For equal-mass particles,

$\vec{R}_{com} = \frac{1}{2} (\vec{r}_1 + \vec{r}_2)$

 

[atyy]

Is it not true that X⊗Y and X⊗I+I⊗Y would both yield symmetric measurements on a 2 particle system with identical particles?

Let Y = I.

Then X1⊗I2 means we measure the spin of particle 1. But since the particles are identical, we don't know which is particle 1.

If we know the operator for the single non-identical particle, we can get operators for identical particles by
http://phy.ntnu.edu.tw/~changmc/Teach/SM/ch01.pdf (Eq 70)
http://yclept.ucdavis.edu/course/242/2Q_Fradkin.pdf (Eq 1.155)

 

[atyy]

Is it not true that X⊗Y and X⊗I+I⊗Y would both yield symmetric measurements on a 2 particle system with identical particles?

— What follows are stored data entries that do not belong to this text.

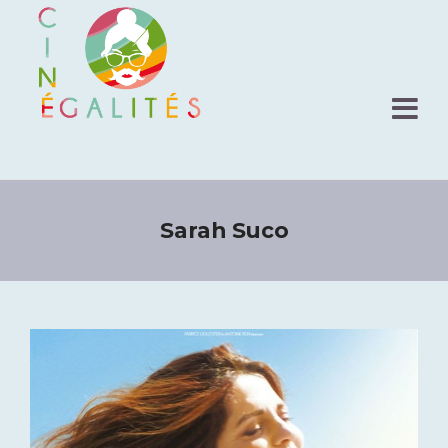
Sarah Suco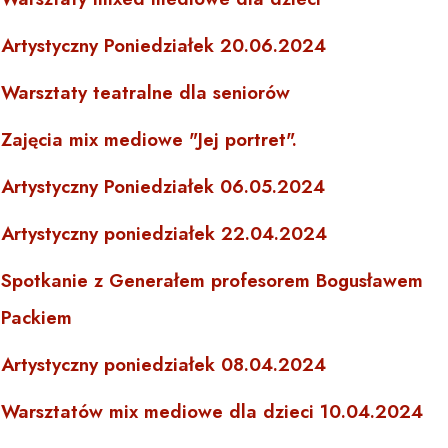
Artystyczny Poniedziałek 20.06.2024
Warsztaty teatralne dla seniorów
Zajęcia mix mediowe "Jej portret".
Artystyczny Poniedziałek 06.05.2024
Artystyczny poniedziałek 22.04.2024
Spotkanie z Generałem profesorem Bogusławem
Packiem
Artystyczny poniedziałek 08.04.2024
Warsztatów mix mediowe dla dzieci 10.04.2024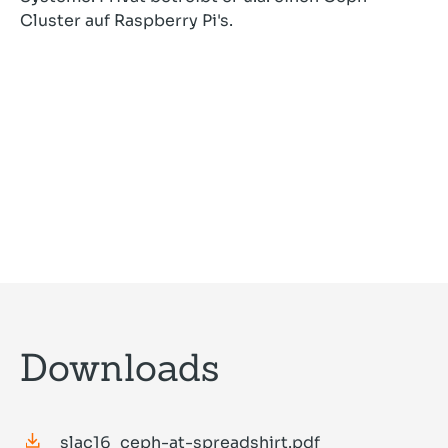
Cluster auf Raspberry Pi's.
Downloads
slac16_ceph-at-spreadshirt.pdf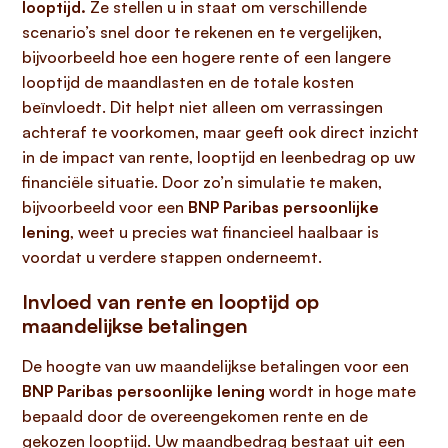
looptijd.
Ze stellen u in staat om verschillende
scenario’s snel door te rekenen en te vergelijken,
bijvoorbeeld hoe een hogere rente of een langere
looptijd de maandlasten en de totale kosten
beïnvloedt. Dit helpt niet alleen om verrassingen
achteraf te voorkomen, maar geeft ook direct inzicht
in de impact van rente, looptijd en leenbedrag op uw
financiële situatie. Door zo’n simulatie te maken,
bijvoorbeeld voor een
BNP Paribas persoonlijke
lening
, weet u precies wat financieel haalbaar is
voordat u verdere stappen onderneemt.
Invloed van rente en looptijd op
maandelijkse betalingen
De hoogte van uw maandelijkse betalingen voor een
BNP Paribas persoonlijke lening
wordt in hoge mate
bepaald door de overeengekomen rente en de
gekozen looptijd. Uw maandbedrag bestaat uit een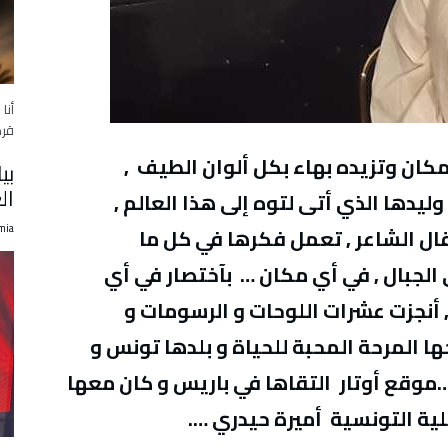
أنا
قرط
كان وتزيده بهاء بكل ألوان الطيف ,
بي
ال
يدها الذي أتى لتوه إلى هذا العالم ,
mia
ال الشاعر , تعمل فكرها في كل ما
 الجبال , في أي مكان … بآختصار في أي
أنجزت عشرات اللوحات و الرسومات و
 المرحة المحبة للحياة و بلدها تونس و
…موقع أوتار التقاها في باريس و كان معها
يلية التونسية أميرة حيدري ….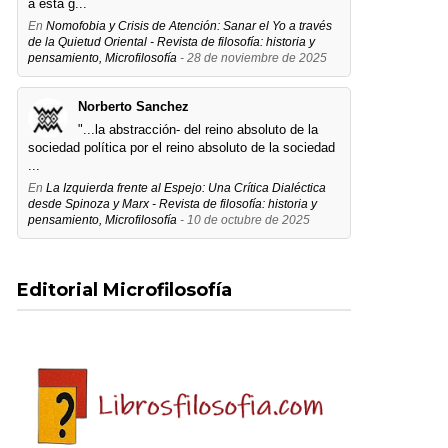
a esta g...
En
Nomofobia y Crisis de Atención: Sanar el Yo a través
de la Quietud Oriental - Revista de filosofía: historia y
pensamiento, Microfilosofía
- 28 de noviembre de 2025
Norberto Sanchez
"...la abstracción- del reino absoluto de la
sociedad política por el reino absoluto de la sociedad
...
En
La Izquierda frente al Espejo: Una Crítica Dialéctica
desde Spinoza y Marx - Revista de filosofía: historia y
pensamiento, Microfilosofía
- 10 de octubre de 2025
Editorial Microfilosofía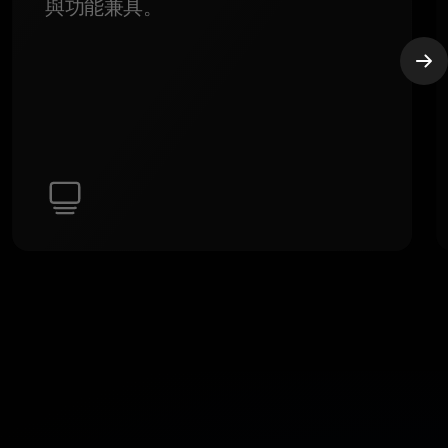
與功能兼具。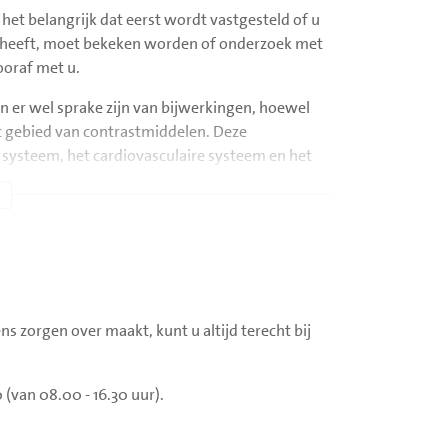
t belangrijk dat eerst wordt vastgesteld of u
kte heeft, moet bekeken worden of onderzoek met
ooraf met u.
 er wel sprake zijn van bijwerkingen, hoewel
 gebied van contrastmiddelen. Deze
re systeem, het cardiovasculaire systeem en het
niet-allergische (toxische) en allergische
ensatie (branderig gevoel) en het gevoel alsof men
den van de pijn die ontstaat wanneer het
sche complicatie, maar kan wel matige tot
ns zorgen over maakt, kunt u altijd terecht bij
een dikke keel (glottisoedeem). De ernstigste
Patiënten met een allergische voorgeschiedenis of
(van 08.00 - 16.30 uur).
gen. Reacties treden in de regel binnen één uur
dat indien nodig een eventuele reactie meteen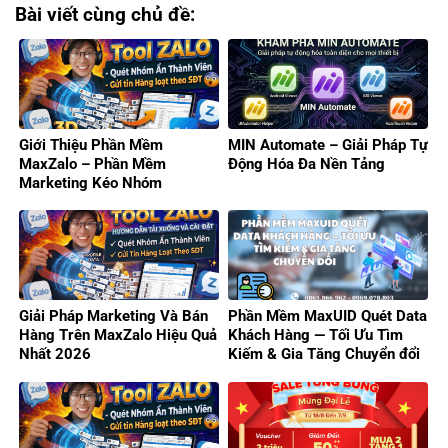
Bài viết cùng chủ đề:
Giới Thiệu Phần Mềm
MIN Automate – Giải Pháp Tự
MaxZalo – Phần Mềm
Động Hóa Đa Nền Tảng
Marketing Kéo Nhóm
Zalo/Gửi Tin Hàng Loạt 2026
Giải Pháp Marketing Và Bán
Phần Mềm MaxUID Quét Data
Hàng Trên MaxZalo Hiệu Quả
Khách Hàng — Tối Ưu Tìm
Nhất 2026
Kiếm & Gia Tăng Chuyển đổi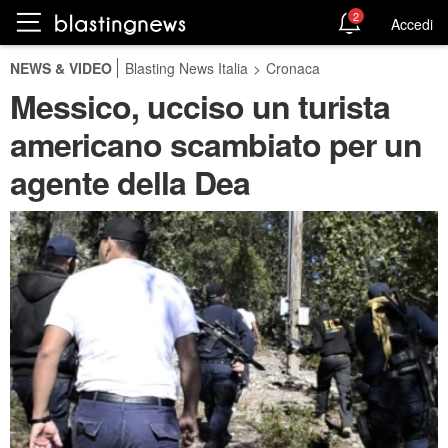
2
Accedi
NEWS & VIDEO
Blasting News Italia
>
Cronaca
Messico, ucciso un turista
americano scambiato per un
agente della Dea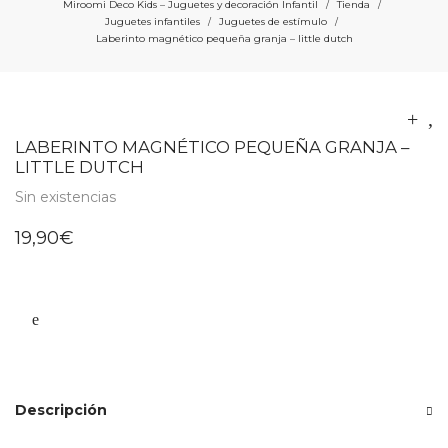
Miroomi Deco Kids – Juguetes y decoración Infantil
Tienda
/
/
Juguetes infantiles
Juguetes de estímulo
/
/
Laberinto magnético pequeña granja – little dutch
LABERINTO MAGNÉTICO PEQUEÑA GRANJA –
LITTLE DUTCH
Sin existencias
19,90
€
Descripción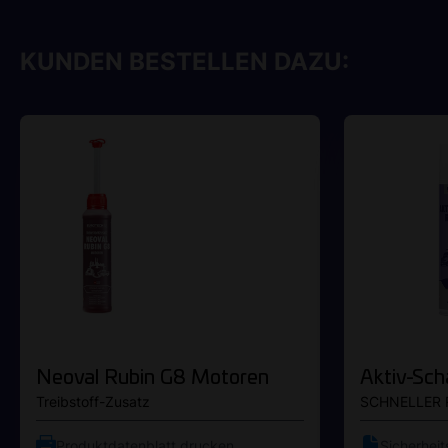
KUNDEN BESTELLEN DAZU:
Neoval Rubin G8 Motoren
Aktiv-Sch
Treibstoff-Zusatz
SCHNELLER 
Produktdatenblatt drucken
Sicherheit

I guess you are saying, let Y = X.

In this case, X⊗X and X⊗I+I⊗X should commute. (Sorry for my screwy notation.)

But for better notation (or at least one done by a professional) look at http://yclept.ucdavis.edu/course/242/2Q_Fradkin.pdf, which I linked above, and see the comment on two-body operators around Eq (1.167).

Perhaps Shankar's discussion is a little bit confusing at this point. He talks about measuring the positions of both particles, and maybe he should have talked about measuring the position of one particle. But anyway, his point is just that things should be properly symmetrized.